Maylinda harus berbaring, wajahnya terkubur di selimut, suaranya teredam, "Aku sedang tidur!"
"Aku tidak takut bosan, Tuan Teguh akan merasa tertekan saat aku melihat ke belakang dan melihatmu sakit." Bibi Tari melepaskan selimut perca untuk Maylinda, dan kemudian pergi keluar untuk melakukan urusannya sendiri.
Setelah pintu ditutup, wajah kecil Maylinda muncul, dia melihat ke arah pintu, dan menyentuh tempat yang baru saja disentuh Bibi Tari dengan jarinya. Itu masih terasa hangat. Dia menatap kosong ke arahnya, lalu berbaring dengan rileks.
Saat tidur, dia memimpikan wajah cantik Mira lagi, dan menyuruhnya meninggalkan Teguh dengan sikap yang jahat "Tidak ibu, tidak…..!!" Maylinda mengigau dalam tidurnya. PIkirannya tentang itu bahkan menghantuinya saat ia tertidur.
Maylinda berkeringat dingin, dan seluruh tubuhnya panas / panas, ketika sebuah tangan menyentuh keningnya, dia tidak ragu untuk terjun ke pelukan itu.
Bibi Tari sedikit terjebak pada awalnya, tetapi setelah beberapa saat dia memeluk gadis kecil di pelukannya dengan penuh kasih. Ini adalah mimpi buruk tubuh kecil itu gemetar di pelukannya, sangat mengasihani.
"Bu ..." Maylinda masih memanggil dengan lembut, dan air mata perlahan turun dari sudut matanya. Hanya saat ini, dia bisa menangis sembarangan.

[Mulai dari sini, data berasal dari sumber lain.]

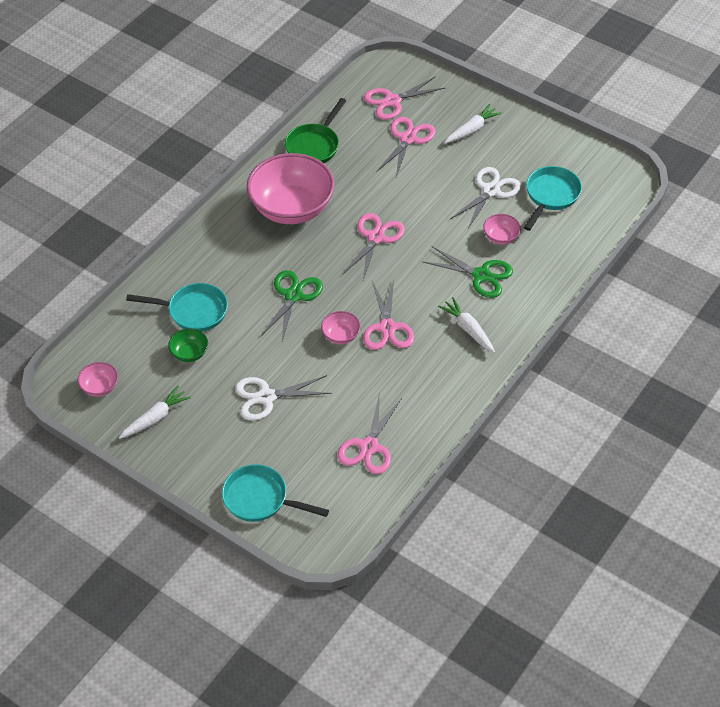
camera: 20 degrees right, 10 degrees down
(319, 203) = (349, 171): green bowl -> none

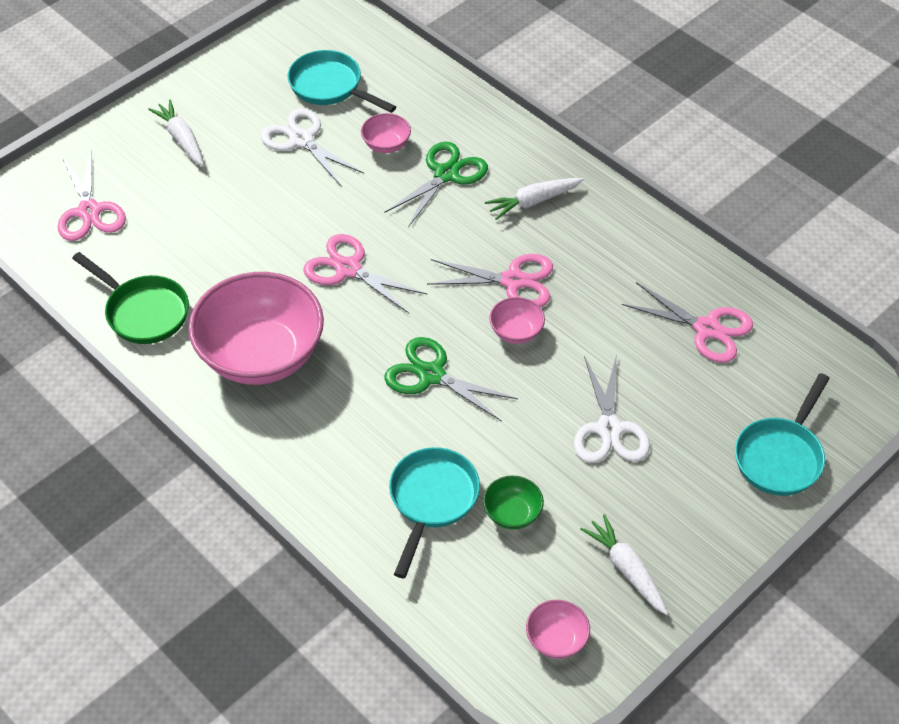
camera: 80 degrees left, 0 degrees up
(408, 139) = (172, 206): pink scissors -> none

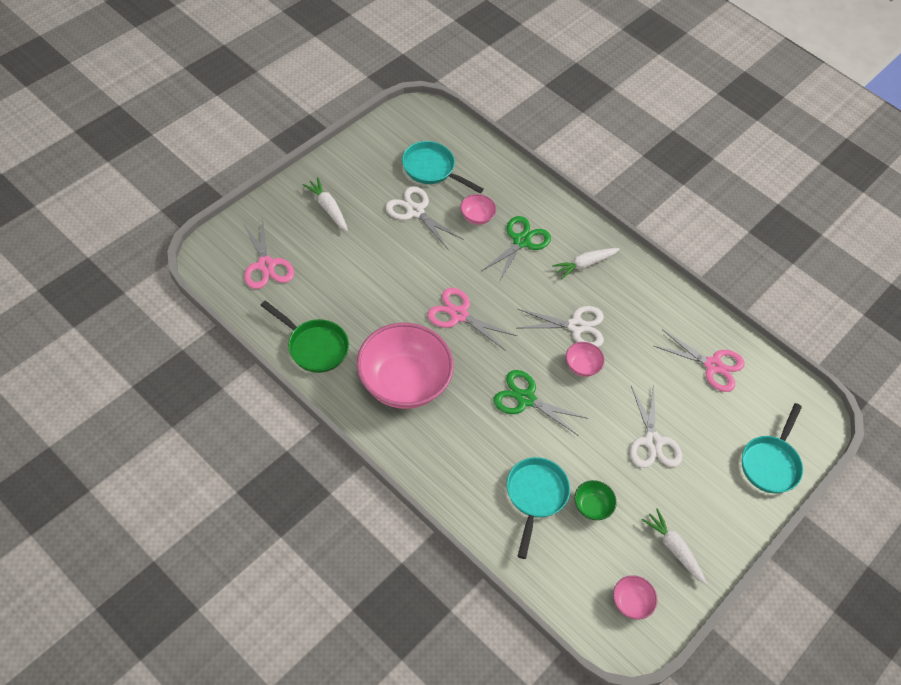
camera: 10 degrees left, 5 degrees up
(513, 281) = (576, 326): pink scissors -> white scissors

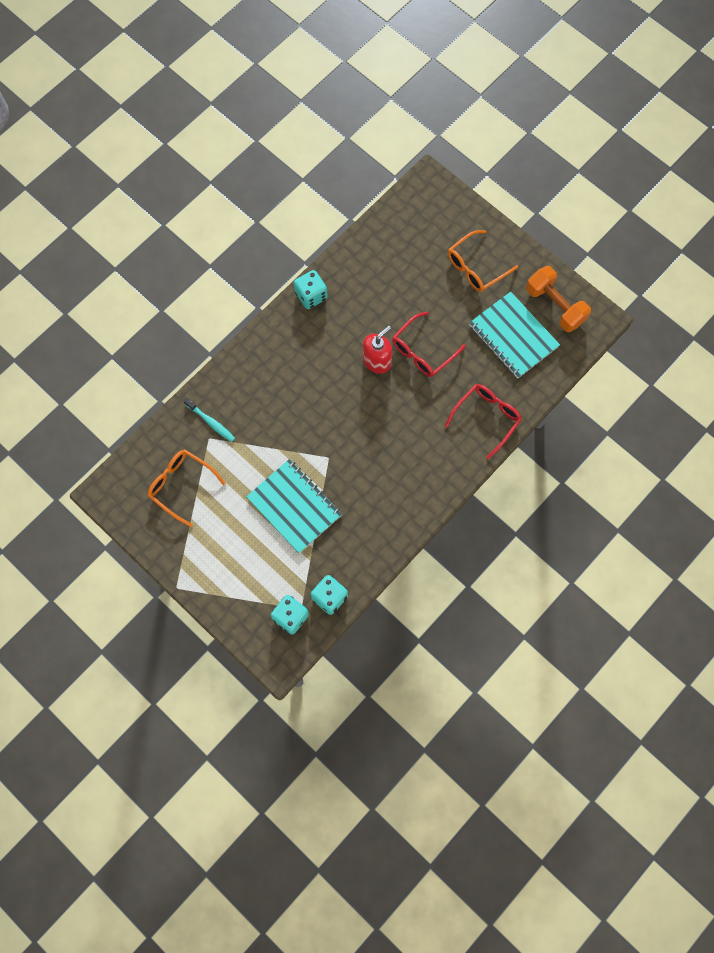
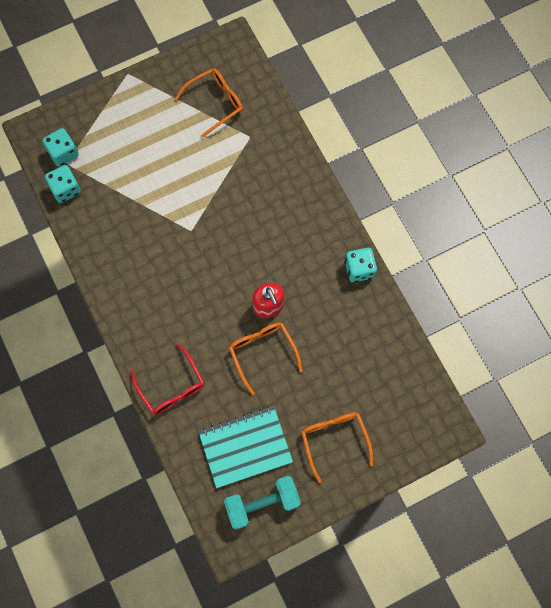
camera: 110 degrees right, 0 degrees up
(211, 422) = (264, 143): turquoise toothbrush -> none
(294, 506) = (157, 187): turquoise notebook -> none
(422, 351) = (262, 352): red glasses -> orange glasses
(555, 306) = (262, 504): orange dumbbell -> turquoise dumbbell

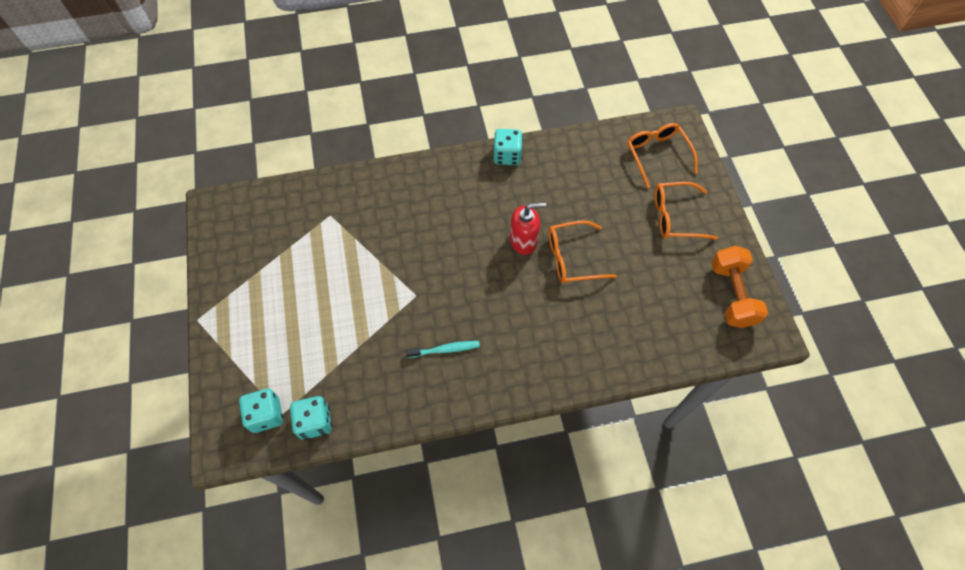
camera: 75 degrees left, 10 degrees down
(147, 268) = (445, 349): none -> turquoise toothbrush
(171, 387) = (591, 355): red glasses -> none
(215, 102) = (275, 238): orange glasses -> orange glasses (657, 155)
(245, 447) = (670, 297): turquoise notebook -> none
(262, 504) = (732, 295): turquoise dumbbell -> orange dumbbell

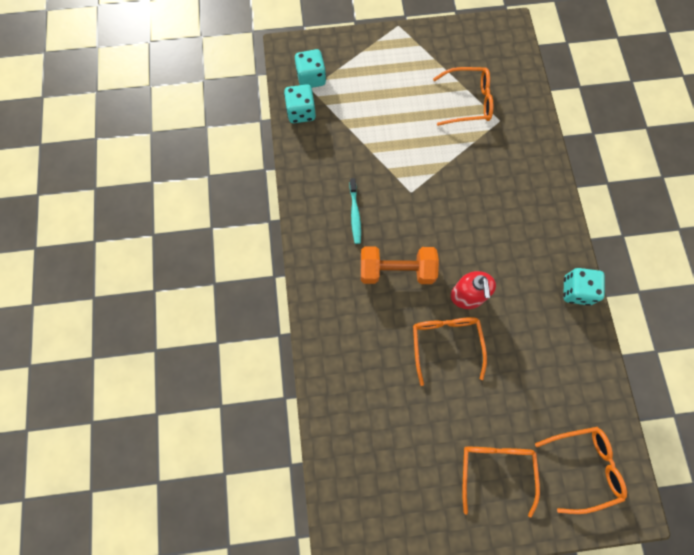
camera: 95 degrees right, 10 degrees up
(306, 244) = (468, 101): none -> orange glasses
(732, 295) = (393, 513): orange dumbbell -> orange dumbbell (396, 271)

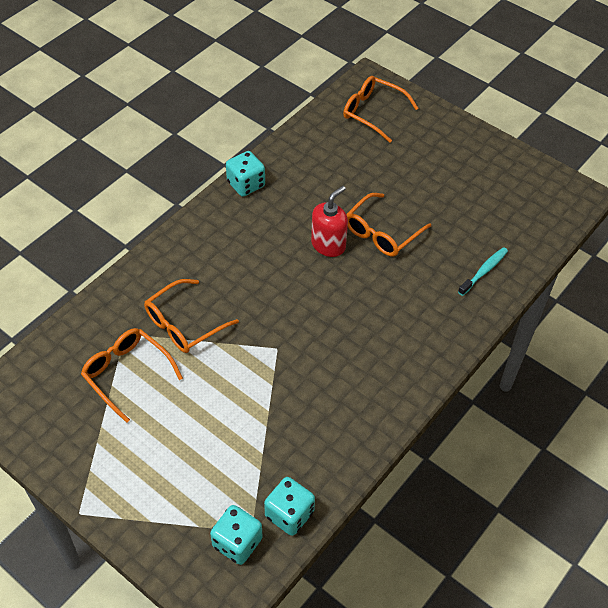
camera: 135 degrees left, 20 degrees down
(355, 214) = (346, 374): turquoise toothbrush -> turquoise toothbrush (484, 271)
(396, 271) = (362, 305): orange dumbbell -> none
(495, 469) = (432, 152): orange glasses -> orange glasses (183, 324)

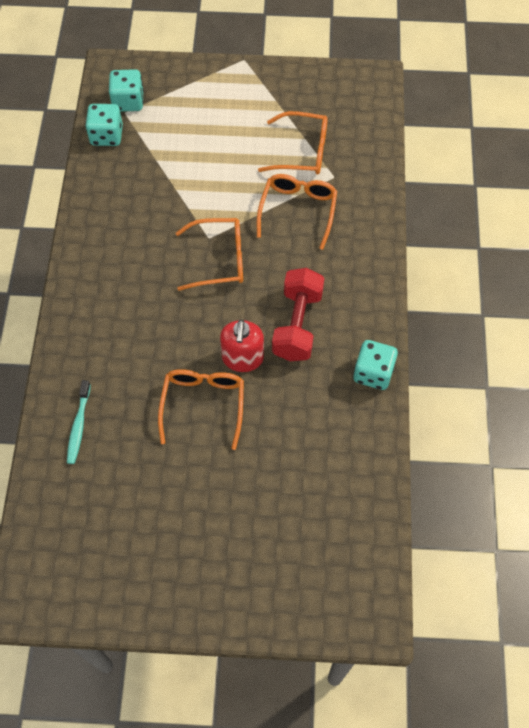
camera: 145 degrees right, 10 degrees up
(268, 243) = (297, 325): none -> red dumbbell
(372, 112) = (328, 564): orange glasses -> orange glasses (219, 259)

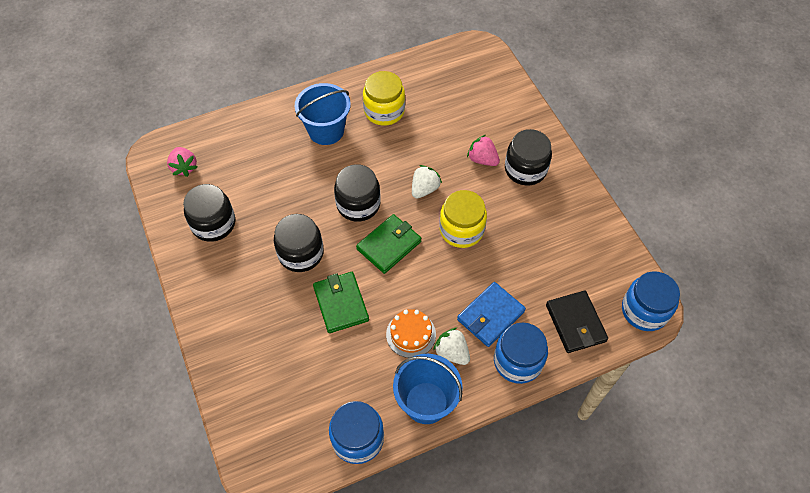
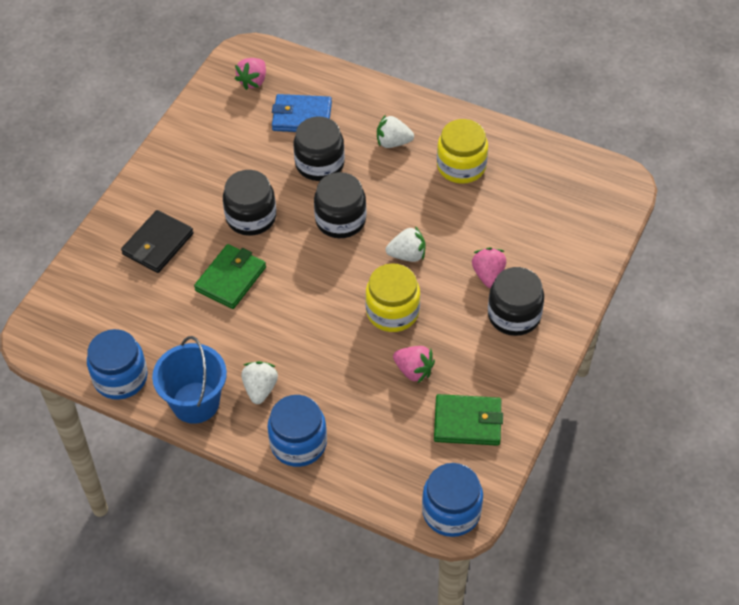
camera: 50 degrees right, 5 degrees down
(213, 224) = (220, 141): black jar -> black jar (319, 164)
(326, 131) = (393, 142): blue bucket -> white strawberry
(389, 245) = (321, 271): green wallet -> green wallet (467, 422)
(411, 334) = (249, 347): orange cake -> none
(490, 315) = (324, 393): blue wallet -> blue wallet (302, 116)
(518, 252) = (413, 370): none -> pink strawberry
(575, 323) = (381, 463): black wallet -> black wallet (158, 244)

Bibi Tari menepuk pundak kecilnya dan terus menghibur, dan butuh waktu lama bagi Maylinda untuk tenang. Bibi Tari tidak bertanya apa-apa, dan dia merasa kasihan pada gadis secantik itu di hatinya.
Untungnya, Tuan Teguh mencintainya, tetapi tidak peduli seberapa besar cintanya, dia tidak bisa menggantikan ibu kandungnya. Namun, paling tidak Tuan Teguh bisa menggantikan ayah kandungnya yang akan mampu membuatnya tertawa terbahak-bahak lagi. Maylinda mandi dan merasa lebih baik ketika dia keluar.
Keesokan harinya, Bibi Tari kembali. Maylinda duduk di sofa dekat jendela dan menatap dengan bingung. Tiba-tiba, dia bangkit, mengganti pakaiannya dan mengambil tasnya dan keluar.
Ia naik taksi dan datang ke komunitas kelas atas dengan nama yang bagus. Di depan vila tunggal bergaya Eropa, patung dewi putih melengkung di tengah halaman rumput besar, dikelilingi oleh malaikat kecil, dan mata air menyembur dari belakang. Maylinda melihat Mira dan seorang gadis berusia 15 tahun.
Gadis itu terlihat sangat baik, dengan kepala putri terikat, dan gaun putri dengan renda murni di tubuhnya. Ada kuda-kuda di depannya. Dia sedang melukis lukisan cat minyak, dan Mira ada di sisinya.
Saat ini, tatapan Mira sangat lembut, jari-jarinya menyala pada lukisan cat minyak, dan dia memandang gadis itu dari waktu ke waktu, ekspresinya sangat berbeda dari terakhir kali dia melihatnya.
Maylinda berdiri di sana, menatap kosong, merasa mati rasa. Ternyata ibunya juga lembut dan menyayangi orang lain.
Mira mengangkat matanya dan melihat Maylinda. Matanya berubah menjadi menajam, dan kemudian dia menundukkan kepalanya dan mengatakan sesuatu kepada gadis itu. Wanita itu menatap Maylinda dan merasa sedikit bingung, tetapi dia masih pergi. Pergilah ke vila.
Mira berjalan keluar, langsung ke pokok permasalahan, "Apakah anda berubah pikiran?"
Maylinda tidak berbicara, tetapi hanya menatapnya. Mira sedikit mudah tersinggung, dan mata Maylinda membuatnya tidak nyaman.
Dia sama sekali tidak suka melihat Maylinda Melihat Maylinda seperti melihat penampilannya yang sebelumnya malu. Pada saat itu, untuk hal semacam ini di perutnya, dia mengabdikan dirinya untuk tidur dengan ayahnya sepanjang malam.